Les premières annonces concernant l’évolution du travail hybride avaient été formulées rapidement, suscitant de nombreuses interrogations sur leur portée et leur articulation avec l’accord français sur le télétravail.
On s’en souvient : à peine la lettre de notre CEO diffusée, nous avions vu surgir des LTT (Line to Take) et des réunions de management destinées à orchestrer la suite, à savoir un retour sur site fixé à quatre jours par semaine, avec pour seule justification une forme de « G. Faury l’a dit ».
Après avoir reconnu, lors du Comité d’entreprise européen (SEWC), une communication légèrement maladroite, et à la demande de FO, la Direction s’était engagée à rediffuser une nouvelle note à l’issue du Comité Groupe Airbus France (CGAF). Celle-ci devait rappeler les principes des accords locaux et préciser que la mise en œuvre relevait du dialogue avec les managers.
Pour FO, l’objectif d’une organisation du travail mieux adaptée aux enjeux peut s’entendre, mais il doit respecter le cadre collectif existant. La nouvelle LTT, diffusée simultanément dans les différents pays européens, précise désormais les conditions de mise en œuvre de l’orientation fixée par la Direction Générale en faveur d’une présence accrue sur site, tout en rappelant que les accords nationaux doivent être intégralement respectés.
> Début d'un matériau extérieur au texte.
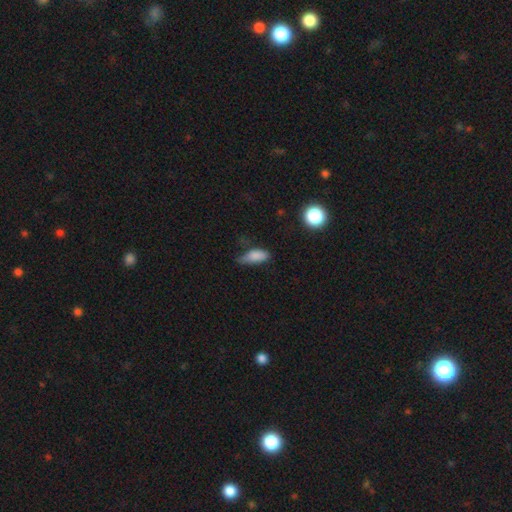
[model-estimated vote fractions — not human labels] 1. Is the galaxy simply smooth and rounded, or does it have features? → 82% smooth, 9% star or artifact, 9% featured or disk.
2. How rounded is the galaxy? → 77% in between, 19% cigar-shaped, 4% round.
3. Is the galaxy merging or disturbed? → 42% minor disturbance, 37% none, 18% major disturbance, 3% merger.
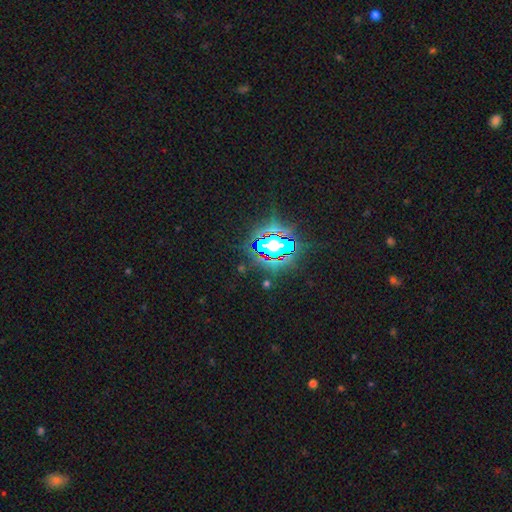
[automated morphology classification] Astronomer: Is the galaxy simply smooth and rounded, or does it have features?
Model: star or artifact — 82%.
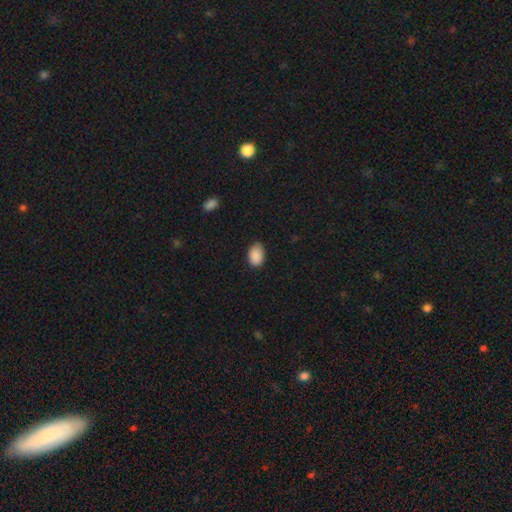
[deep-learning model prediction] Q: Smooth or featured?
A: smooth (89%); runner-up: star or artifact (8%)
Q: How rounded?
A: in between (86%); runner-up: round (13%)
Q: Merging?
A: none (79%); runner-up: minor disturbance (18%)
Une clarification désormais écrite
Cette précision est essentielle, d’autant que la France ne semble pas être le pays dans lequel les difficultés liées à la présence sur site ou à l’absentéisme sont les plus importantes.
Ce qu’il faut retenir
La note rappelle plusieurs principes fondamentaux prévus par l’accord sur le télétravail :
- la nécessité d’engager une discussion au sein des équipes ;
- le respect d’un délai d’un mois en cas de modification de la pratique du télétravail ;
- l’obligation de motiver par écrit toute évolution reposant sur une justification opérationnelle ;
- la prise en compte des besoins et des réalités propres à chaque métier, chaque service et chaque équipe.
Deux références présentes dans les premières annonces ont disparu :
il n’est désormais plus fait mention d’une mise en œuvre impérative au 1er septembre, ni d’une limitation générale à un seul jour de télétravail par semaine.
La priorité affichée est maintenant de réfléchir à ce qui peut réellement améliorer l’efficacité opérationnelle, et non d’imposer une transformation uniforme dans un délai prédéfini.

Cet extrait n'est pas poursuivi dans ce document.